**Supplied material:**
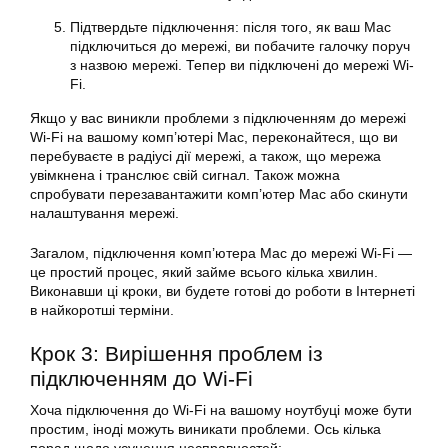
Підтвердьте підключення: після того, як ваш Mac
підключиться до мережі, ви побачите галочку поруч
з назвою мережі. Тепер ви підключені до мережі Wi-
Fi.
Якщо у вас виникли проблеми з підключенням до мережі
Wi-Fi на вашому комп’ютері Mac, переконайтеся, що ви
перебуваєте в радіусі дії мережі, а також, що мережа
увімкнена і транслює свій сигнал. Також можна
спробувати перезавантажити комп’ютер Mac або скинути
налаштування мережі.
Загалом, підключення комп’ютера Mac до мережі Wi-Fi —
це простий процес, який займе всього кілька хвилин.
Виконавши ці кроки, ви будете готові до роботи в Інтернеті
в найкоротші терміни.
Крок 3: Вирішення проблем із
підключенням до Wi-Fi
Хоча підключення до Wi-Fi на вашому ноутбуці може бути
простим, іноді можуть виникати проблеми. Ось кілька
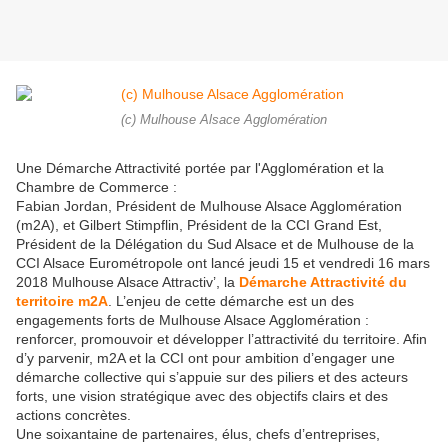
(c) Mulhouse Alsace Agglomération
Une Démarche Attractivité portée par l'Agglomération et la
Chambre de Commerce :
Fabian Jordan, Président de Mulhouse Alsace Agglomération
(m2A), et Gilbert Stimpflin, Président de la CCI Grand Est,
Président de la Délégation du Sud Alsace et de Mulhouse de la
CCI Alsace Eurométropole ont lancé jeudi 15 et vendredi 16 mars
2018 Mulhouse Alsace Attractiv’, la
Démarche Attractivité du
territoire m2A
. L’enjeu de cette démarche est un des
engagements forts de Mulhouse Alsace Agglomération :
renforcer, promouvoir et développer l’attractivité du territoire. Afin
d’y parvenir, m2A et la CCI ont pour ambition d’engager une
démarche collective qui s’appuie sur des piliers et des acteurs
forts, une vision stratégique avec des objectifs clairs et des
actions concrètes.
Une soixantaine de partenaires, élus, chefs d’entreprises,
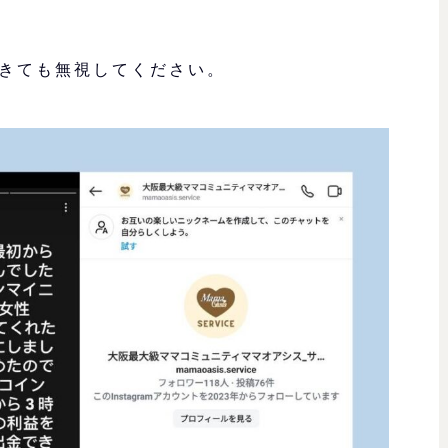
がきても無視してください。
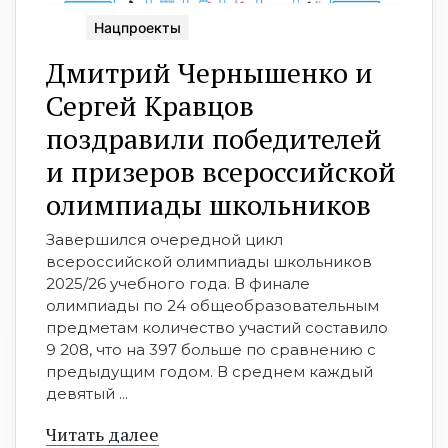
Нацпроекты
Дмитрий Чернышенко и
Сергей Кравцов
поздравили победителей
и призеров всероссийской
олимпиады школьников
Завершился очередной цикл
всероссийской олимпиады школьников
2025/26 учебного года. В финале
олимпиады по 24 общеобразовательным
предметам количество участий составило
9 208, что на 397 больше по сравнению с
предыдущим годом. В среднем каждый
девятый ...
Читать далее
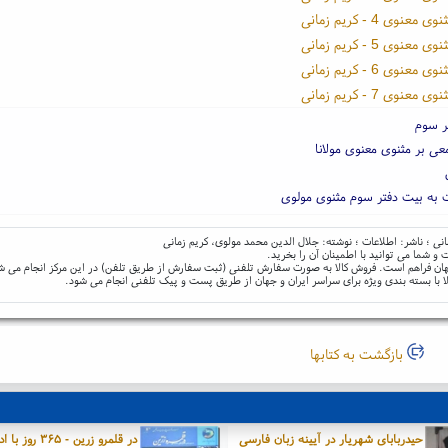
عنوی 4 - کریم زمانی
عنوی 5 - کریم زمانی
عنوی 6 - کریم زمانی
عنوی 7 - کریم زمانی
ر سوم
ی بر مثنوی معنوی مولانا
به بیت دفتر سوم مثنوی مولوی
و شما می توانید با اطمینان آن را بخرید.
و جهان فراهم است. فروش کالا به صورت سفارش تلفنی (ثبت سفارش از طریق تلفن) در این مرکز انجام می ش
ا با بسته بندی ویژه برای سراسر ایران و جهان از طریق پست و پیک تلفنی انجام می شود.
بازگشت به کتابها
حیدربابای شهریار در آیینه زبان فارسی
در قلمرو زرین - ۳۶۵ رو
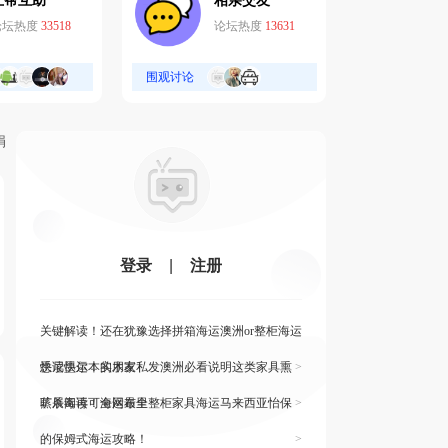
互帮互助
相亲交友
论坛热度
33518
论坛热度
13631
围观讨论
娟
登录
|
注册
关键解读！还在犹豫选择拼箱海运澳洲or整柜海运
悉尼墨尔本的朋友
快读快运！实木家私发澳洲必看说明这类家具熏
>
蒸杀毒再可海运布里
旷展阅读！全网最全整柜家具海运马来西亚怡保
>
的保姆式海运攻略！
>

**What the exercise asks:** Copy every one of the lines above exactly, but leave out the picture markers.

**Exercise answer:**
Підтвердьте підключення: після того, як ваш Mac
підключиться до мережі, ви побачите галочку поруч
з назвою мережі. Тепер ви підключені до мережі Wi-
Fi.
Якщо у вас виникли проблеми з підключенням до мережі
Wi-Fi на вашому комп’ютері Mac, переконайтеся, що ви
перебуваєте в радіусі дії мережі, а також, що мережа
увімкнена і транслює свій сигнал. Також можна
спробувати перезавантажити комп’ютер Mac або скинути
налаштування мережі.
Загалом, підключення комп’ютера Mac до мережі Wi-Fi —
це простий процес, який займе всього кілька хвилин.
Виконавши ці кроки, ви будете готові до роботи в Інтернеті
в найкоротші терміни.
Крок 3: Вирішення проблем із
підключенням до Wi-Fi
Хоча підключення до Wi-Fi на вашому ноутбуці може бути
простим, іноді можуть виникати проблеми. Ось кілька
(c) Mulhouse Alsace Agglomération
Une Démarche Attractivité portée par l'Agglomération et la
Chambre de Commerce :
Fabian Jordan, Président de Mulhouse Alsace Agglomération
(m2A), et Gilbert Stimpflin, Président de la CCI Grand Est,
Président de la Délégation du Sud Alsace et de Mulhouse de la
CCI Alsace Eurométropole ont lancé jeudi 15 et vendredi 16 mars
2018 Mulhouse Alsace Attractiv’, la
Démarche Attractivité du
territoire m2A
. L’enjeu de cette démarche est un des
engagements forts de Mulhouse Alsace Agglomération :
renforcer, promouvoir et développer l’attractivité du territoire. Afin
d’y parvenir, m2A et la CCI ont pour ambition d’engager une
démarche collective qui s’appuie sur des piliers et des acteurs
forts, une vision stratégique avec des objectifs clairs et des
actions concrètes.
Une soixantaine de partenaires, élus, chefs d’entreprises,
がきても無視してください。
Нацпроекты
Дмитрий Чернышенко и
Сергей Кравцов
поздравили победителей
и призеров всероссийской
олимпиады школьников
Завершился очередной цикл
всероссийской олимпиады школьников
2025/26 учебного года. В финале
олимпиады по 24 общеобразовательным
предметам количество участий составило
9 208, что на 397 больше по сравнению с
предыдущим годом. В среднем каждый
девятый ...
Читать далее
عنوی 4 - کریم زمانی
عنوی 5 - کریم زمانی
عنوی 6 - کریم زمانی
عنوی 7 - کریم زمانی
ر سوم
ی بر مثنوی معنوی مولانا
به بیت دفتر سوم مثنوی مولوی
و شما می توانید با اطمینان آن را بخرید.
و جهان فراهم است. فروش کالا به صورت سفارش تلفنی (ثبت سفارش از طریق تلفن) در این مرکز انجام می ش
ا با بسته بندی ویژه برای سراسر ایران و جهان از طریق پست و پیک تلفنی انجام می شود.
بازگشت به کتابها
حیدربابای شهریار در آیینه زبان فارسی
در قلمرو زرین - ۳۶۵ رو
互帮互助
相亲交友
论坛热度
33518
论坛热度
13631
围观讨论
娟
登录
|
注册
关键解读！还在犹豫选择拼箱海运澳洲or整柜海运
悉尼墨尔本的朋友
快读快运！实木家私发澳洲必看说明这类家具熏
>
蒸杀毒再可海运布里
旷展阅读！全网最全整柜家具海运马来西亚怡保
>
的保姆式海运攻略！
>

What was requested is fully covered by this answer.